What needs to be done
Reproduce every line of the following data verbatim, keeping the original characters and line order.
»»
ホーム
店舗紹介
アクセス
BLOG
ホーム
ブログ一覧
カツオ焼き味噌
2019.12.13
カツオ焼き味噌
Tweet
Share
««
Written answer
ホーム
店舗紹介
アクセス
BLOG
ホーム
ブログ一覧
カツオ焼き味噌
2019.12.13
カツオ焼き味噌
Tweet
Share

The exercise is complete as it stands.